Figure 1 shows the near-term hydrogen production cost versus electricity price [25]. With the price of renewable electricity between 30 to 40 USD/MWh in the long-term, H2 production cost would be between 2 to 3.5 USD/kg H2, which is promising. The CapEx for electrolyzer is assumed to be 900 USD/kWe. The full load hours (FLH) of about 4000 h and two different electrolyzer capacity factors of 30% and 70% are considered [25]. Negative electricity prices reflect local intermittent excess production (extrapolated from the original data). Intermittent renewable energy will become inexpensive and abundant, triggering transformations of the energy and industrial sectors. Availability of inexpensive intermittent energy will increase the inherent value of low-energy-density feedstocks, including CO2.

────────

Work task:
Quote the passage on hydrogen production cost, starting at "Figure 1 shows" and ending at "feedstocks, including CO2.".

Information provided:
────────

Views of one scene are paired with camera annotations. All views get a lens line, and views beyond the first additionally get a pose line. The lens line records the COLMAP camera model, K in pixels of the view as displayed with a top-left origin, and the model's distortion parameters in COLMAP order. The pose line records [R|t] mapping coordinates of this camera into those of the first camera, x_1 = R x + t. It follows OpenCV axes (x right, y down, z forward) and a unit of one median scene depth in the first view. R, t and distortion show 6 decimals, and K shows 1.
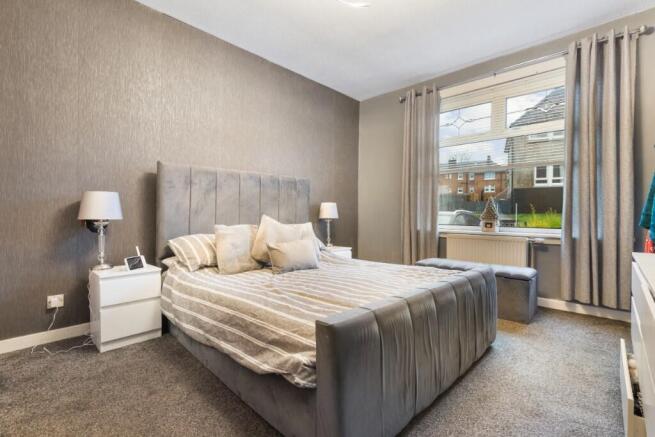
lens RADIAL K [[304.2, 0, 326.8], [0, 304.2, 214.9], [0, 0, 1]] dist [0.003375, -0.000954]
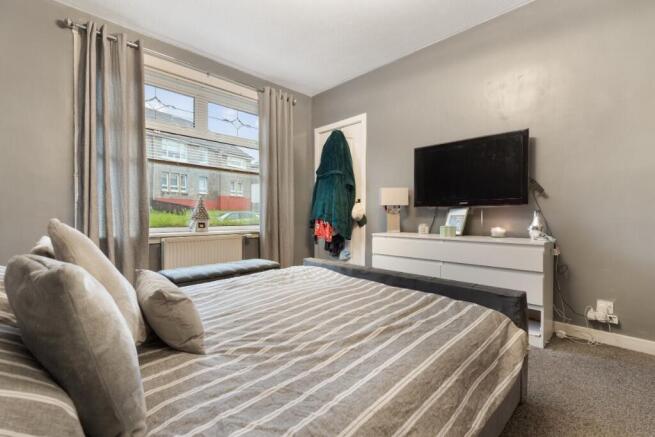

────────

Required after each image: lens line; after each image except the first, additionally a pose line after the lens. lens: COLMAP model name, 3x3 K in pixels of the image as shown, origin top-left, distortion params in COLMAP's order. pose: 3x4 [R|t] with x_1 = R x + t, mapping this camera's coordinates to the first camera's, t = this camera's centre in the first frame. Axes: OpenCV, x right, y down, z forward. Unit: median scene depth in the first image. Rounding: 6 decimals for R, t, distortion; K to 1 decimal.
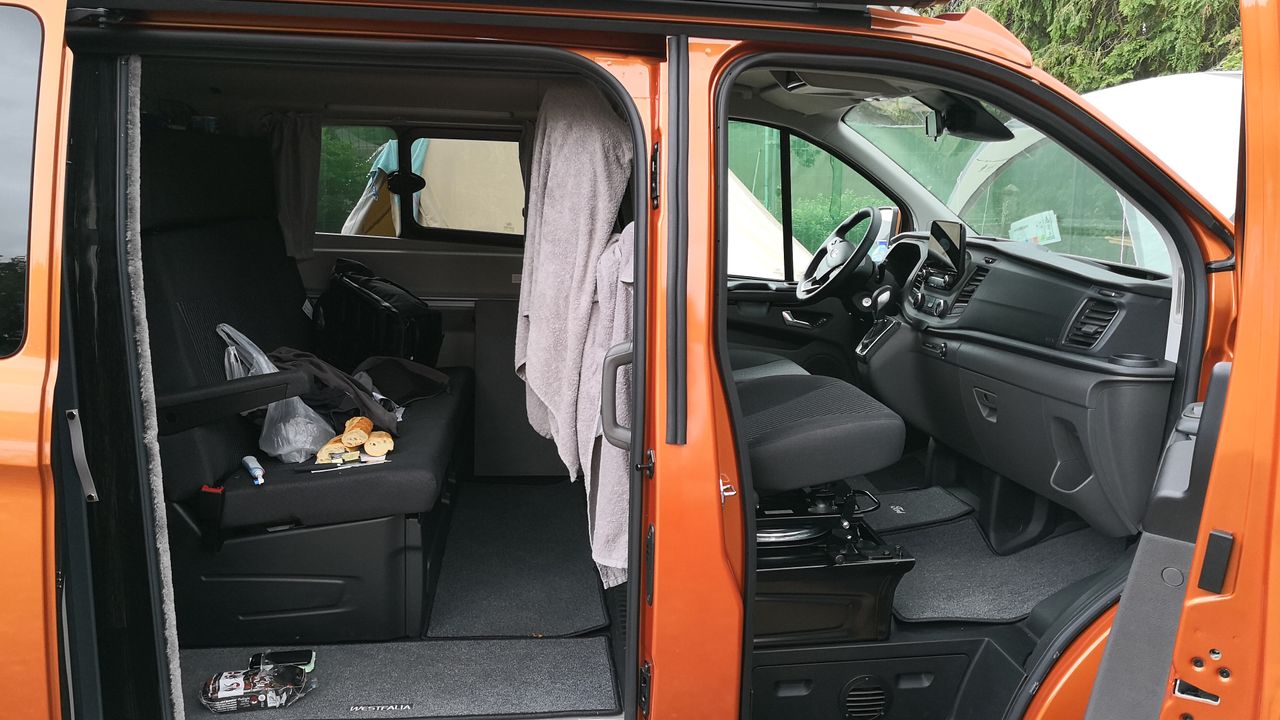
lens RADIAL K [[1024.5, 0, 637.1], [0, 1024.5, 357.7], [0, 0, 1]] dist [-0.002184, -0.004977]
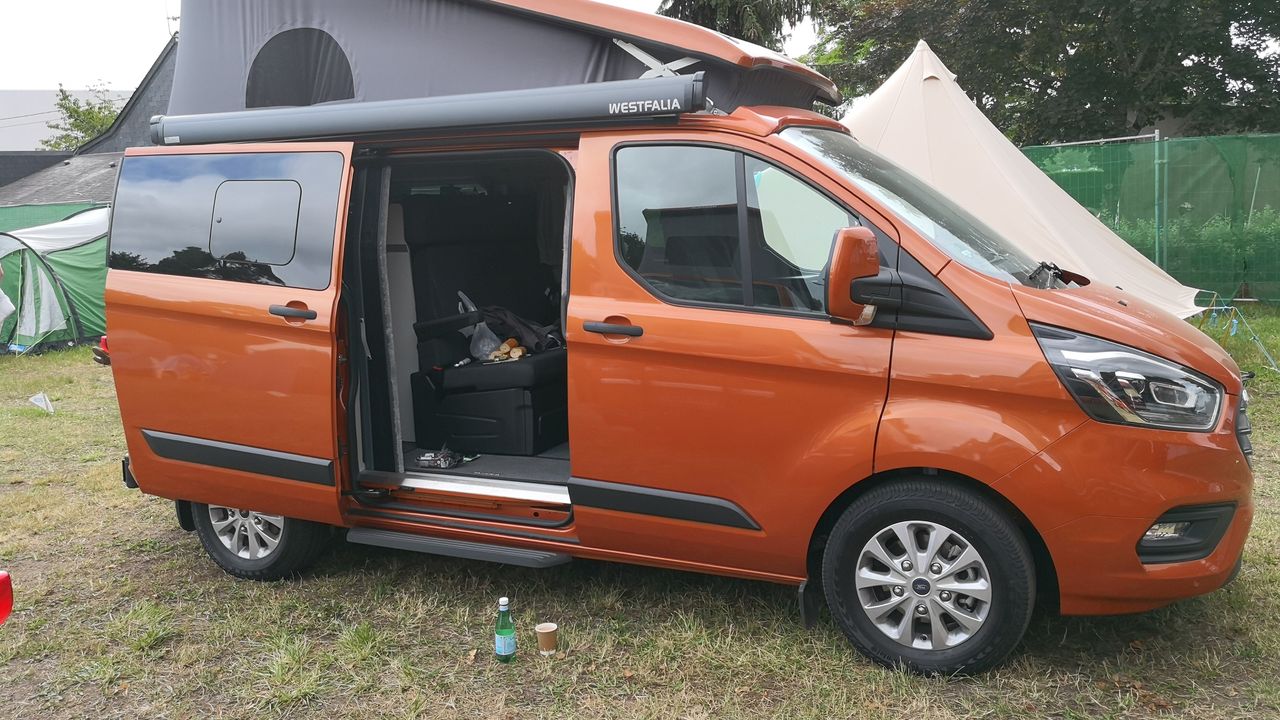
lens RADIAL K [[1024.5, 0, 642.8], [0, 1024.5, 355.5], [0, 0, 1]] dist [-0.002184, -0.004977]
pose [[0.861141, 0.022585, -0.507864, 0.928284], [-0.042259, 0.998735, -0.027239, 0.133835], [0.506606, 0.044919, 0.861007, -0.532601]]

────────

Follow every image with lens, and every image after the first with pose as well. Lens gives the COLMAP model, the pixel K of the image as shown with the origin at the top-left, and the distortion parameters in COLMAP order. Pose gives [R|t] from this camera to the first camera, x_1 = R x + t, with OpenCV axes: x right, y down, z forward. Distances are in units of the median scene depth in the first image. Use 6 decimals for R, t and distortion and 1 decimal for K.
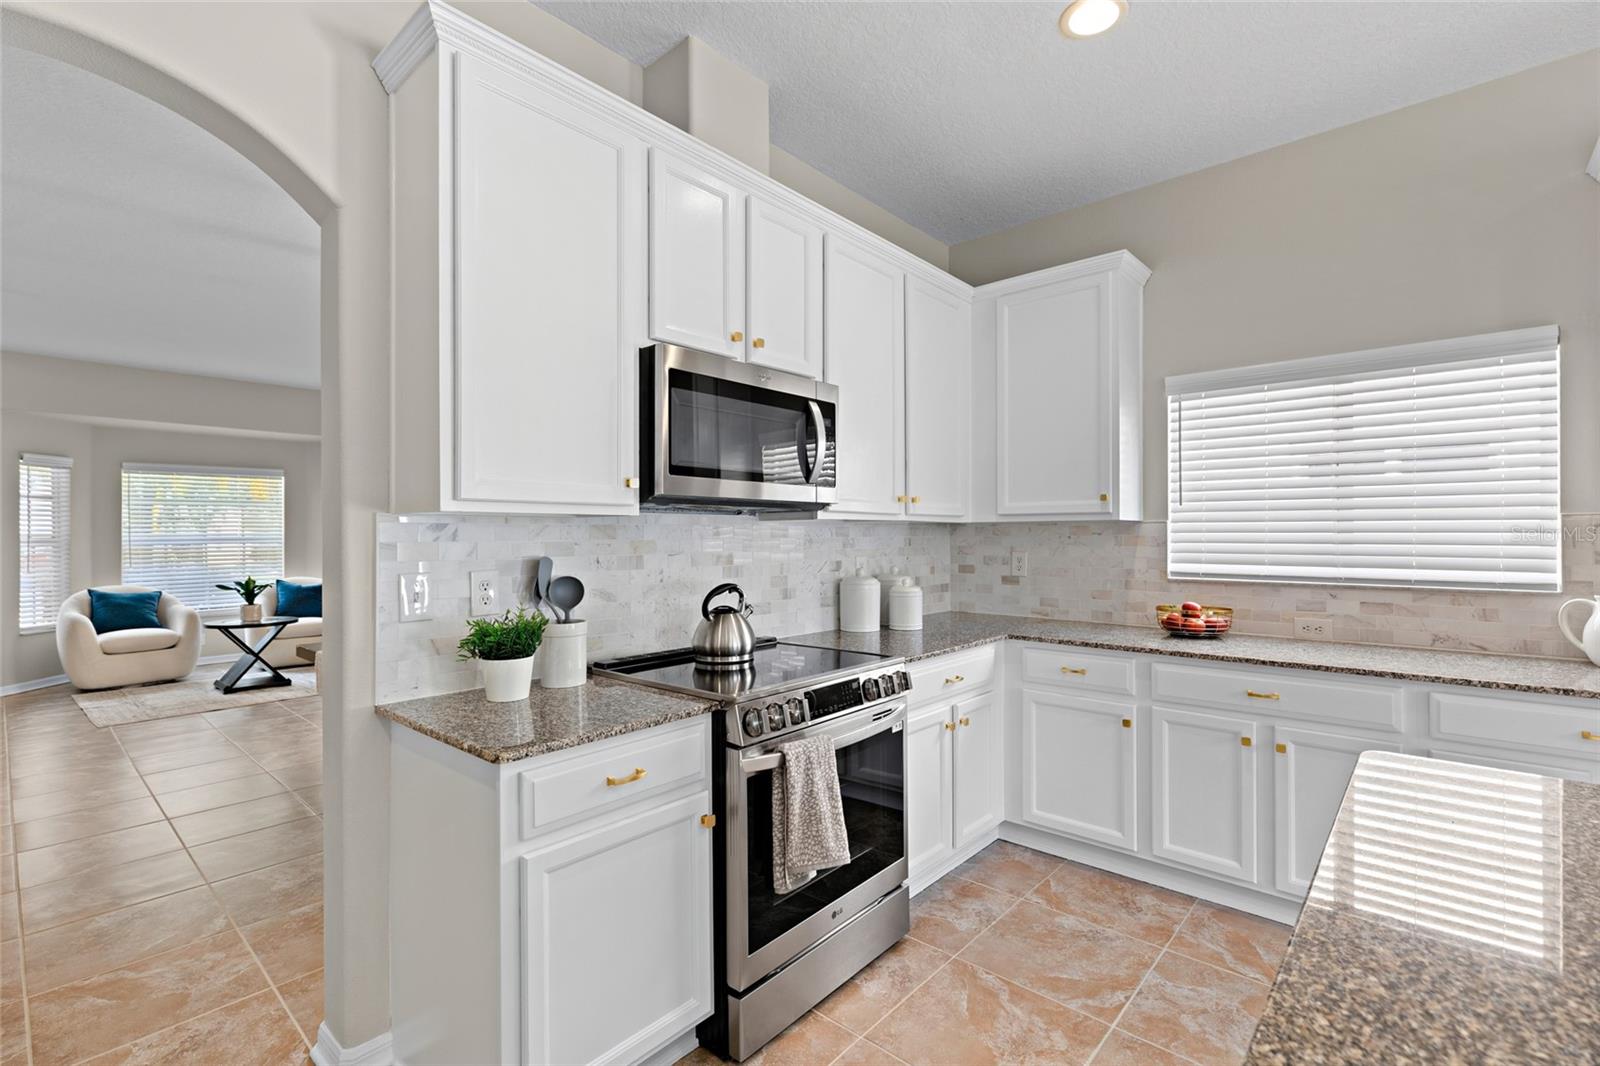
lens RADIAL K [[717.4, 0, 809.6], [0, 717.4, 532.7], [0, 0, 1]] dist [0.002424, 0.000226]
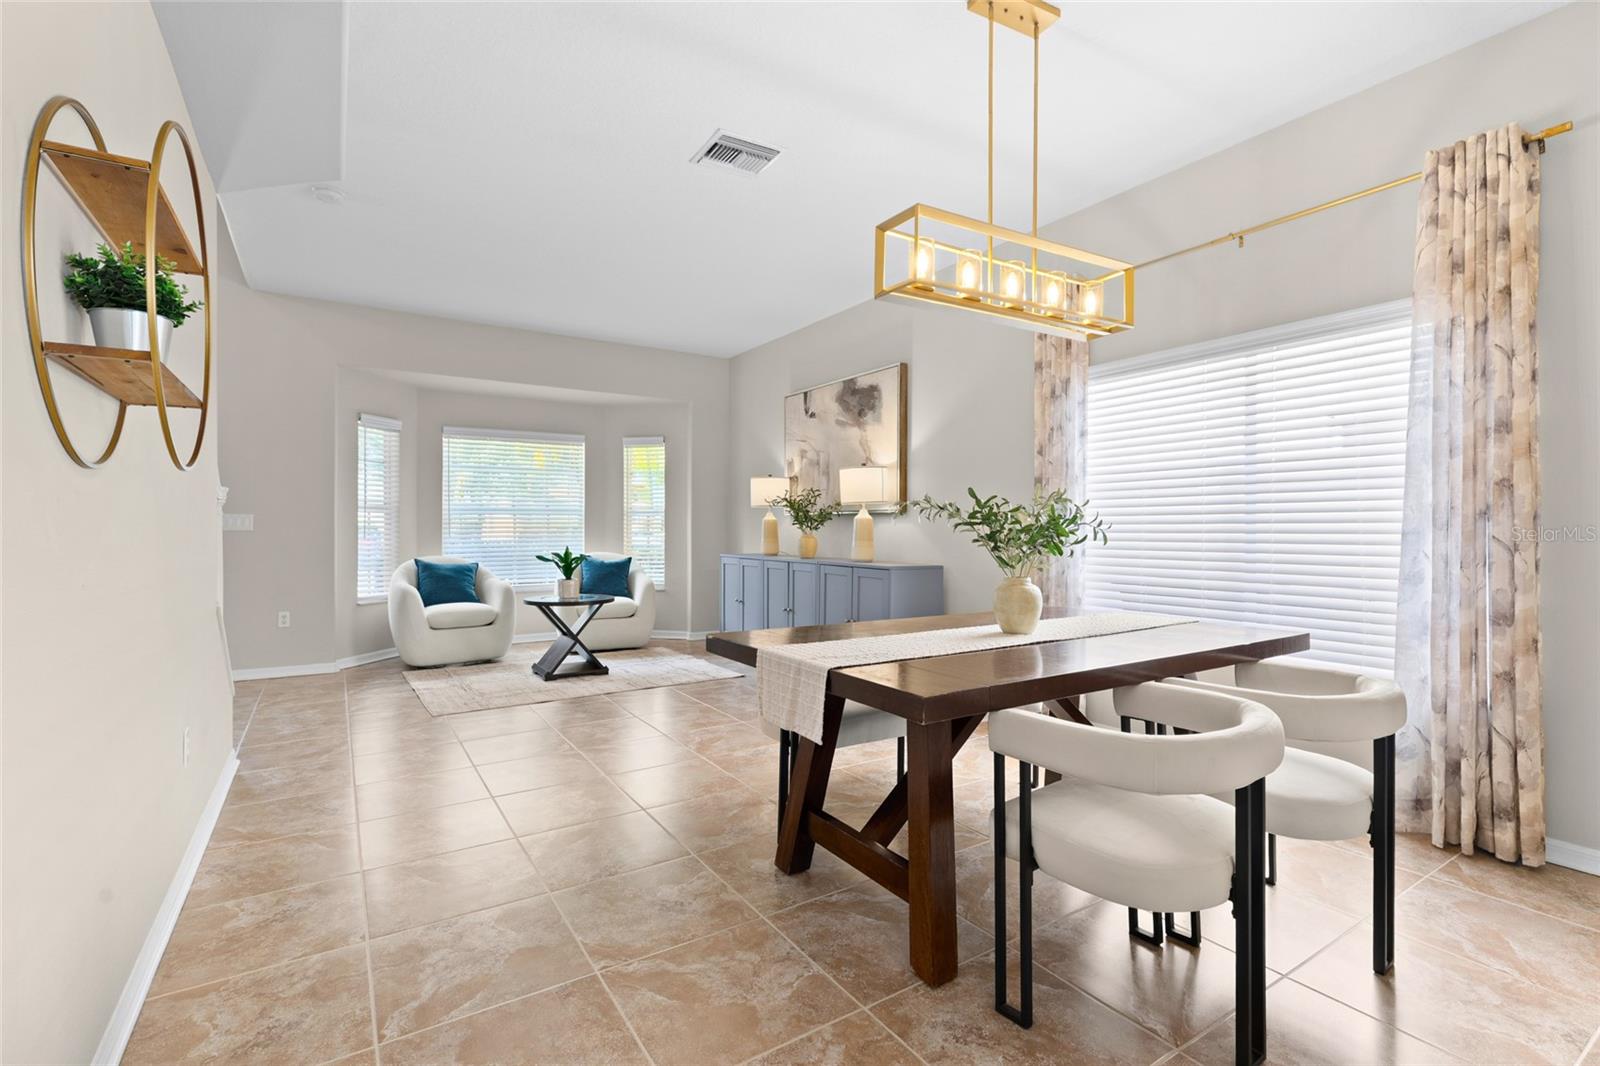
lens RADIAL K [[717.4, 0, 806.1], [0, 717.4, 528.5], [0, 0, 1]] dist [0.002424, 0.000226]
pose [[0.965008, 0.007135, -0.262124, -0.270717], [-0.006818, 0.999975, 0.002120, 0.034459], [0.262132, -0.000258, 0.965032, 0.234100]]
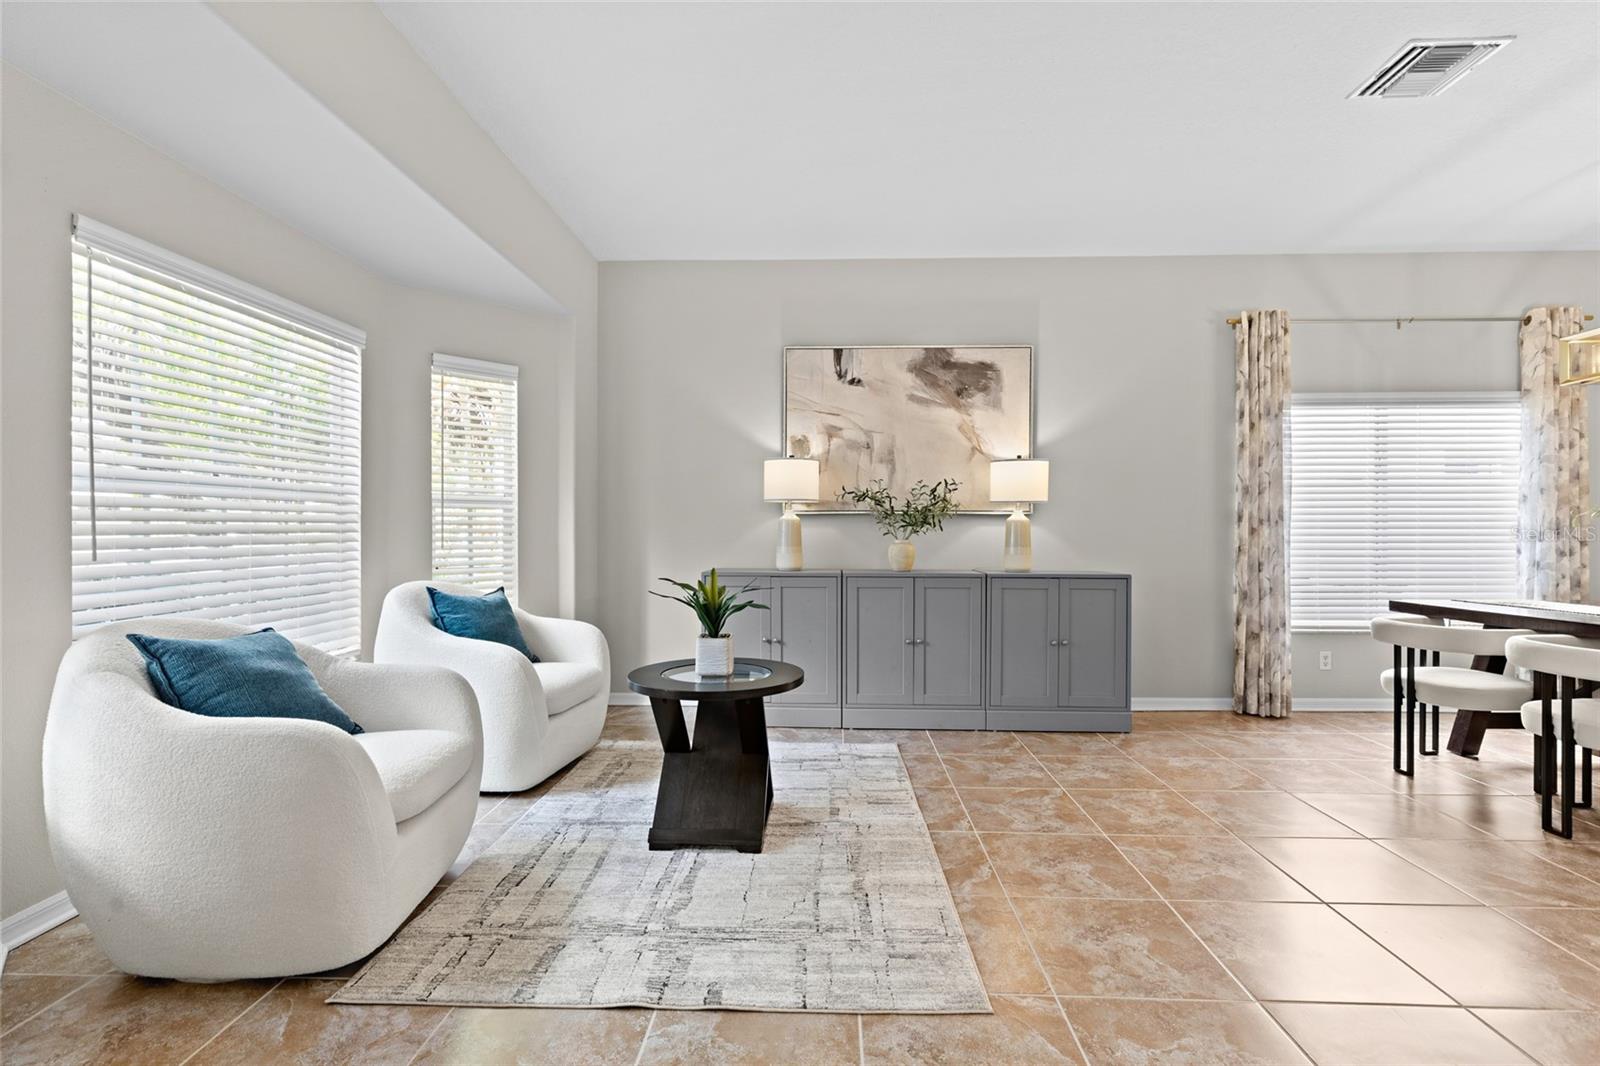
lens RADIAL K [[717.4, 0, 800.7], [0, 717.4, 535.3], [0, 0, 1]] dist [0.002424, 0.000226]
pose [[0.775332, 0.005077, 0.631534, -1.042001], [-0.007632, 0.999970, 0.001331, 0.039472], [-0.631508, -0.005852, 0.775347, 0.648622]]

────────

Output of the exercise:
Figure 1 shows the near-term hydrogen production cost versus electricity price [25]. With the price of renewable electricity between 30 to 40 USD/MWh in the long-term, H2 production cost would be between 2 to 3.5 USD/kg H2, which is promising. The CapEx for electrolyzer is assumed to be 900 USD/kWe. The full load hours (FLH) of about 4000 h and two different electrolyzer capacity factors of 30% and 70% are considered [25]. Negative electricity prices reflect local intermittent excess production (extrapolated from the original data). Intermittent renewable energy will become inexpensive and abundant, triggering transformations of the energy and industrial sectors. Availability of inexpensive intermittent energy will increase the inherent value of low-energy-density feedstocks, including CO2.